There’s always second-guessing. Is it unreasonable to deny him a game that, in fact, I’d somewhat like to play? I mean, I’m a gamer as well. I was his age not too horribly long ago, growing up in the infancy of console video games. I can say with little doubt that were the roles switched, were he my old man and I his frustrated son, I’d be begging, cajoling, and manipulating my head off to get the same games he wants. It strikes me as very unfair, honestly, that his friends are allowed to play the games that we don’t allow in our home. It’s unfortunate that parents don’t have some kind of secret pact in place to reach a consensus, a common agreement, on what’s okay and what gets 86ed.
Initially, his mom and I agreed to limit his gaming time to educational games for kids.
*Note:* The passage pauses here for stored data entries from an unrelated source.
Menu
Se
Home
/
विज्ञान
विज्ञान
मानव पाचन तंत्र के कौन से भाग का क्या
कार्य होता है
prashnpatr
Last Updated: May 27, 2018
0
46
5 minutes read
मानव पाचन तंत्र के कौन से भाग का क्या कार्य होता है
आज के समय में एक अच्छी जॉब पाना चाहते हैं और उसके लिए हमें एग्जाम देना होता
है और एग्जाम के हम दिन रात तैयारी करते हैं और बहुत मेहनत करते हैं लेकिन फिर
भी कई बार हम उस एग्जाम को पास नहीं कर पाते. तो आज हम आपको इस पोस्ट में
And, at first, he was happy with whatever we gave him. Arthur was a common sight on the computer, telling a story, increasing vocabulary, encouraging reading. Mickey showed up now and again as well, jumping on numbers, helping reinforce the basic mathematics he’d been learning. He enjoyed the educational video games for kids because he saw himself as a kid. He was happy being a kid; in fact, we all were happy with his situation. Juice boxes for everyone!
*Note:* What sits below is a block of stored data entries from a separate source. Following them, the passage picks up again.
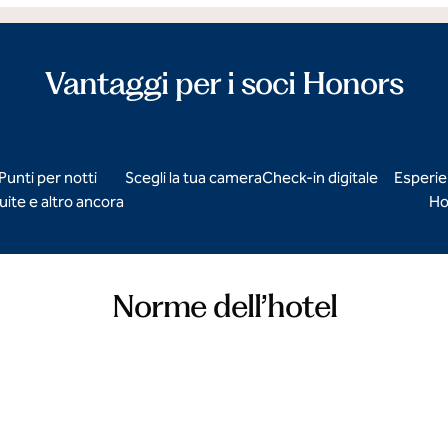
Vantaggi per i soci Honors
Punti per notti
Scegli la tua camera
Check-in digitale
Esperie
uite e altro ancora
Ho
Norme dell’hotel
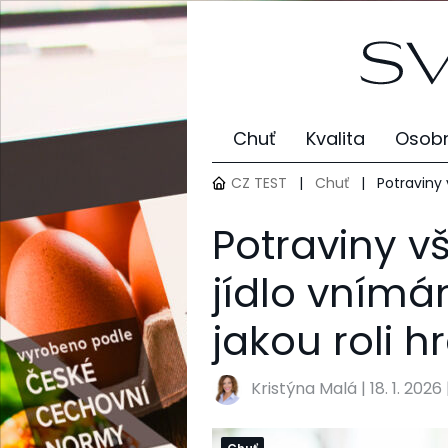
Chuť
Kvalita
Osobn
CZ TEST
|
Chuť
|
Potraviny 
Potraviny v
jídlo vnímá
jakou roli 
Kristýna Malá
|
18. 1. 2026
Then, we stretched our rules a bit as he stretched out. He talked me into a baseball video game. He didn’t have to work too hard to convince me; as both a huge Mets fan and a at one point shameless video game addict, the idea of playing virtual baseball with my son was an easy concept to buy into. I turned around and sold the idea to mom. That wasn’t as easy. Baseball, as fun as it might be, was definitely not an educational video game for kids. I weakly mentioned something about the game teaching mathematics – division and averages and such – but we both saw the weak argument for what it was.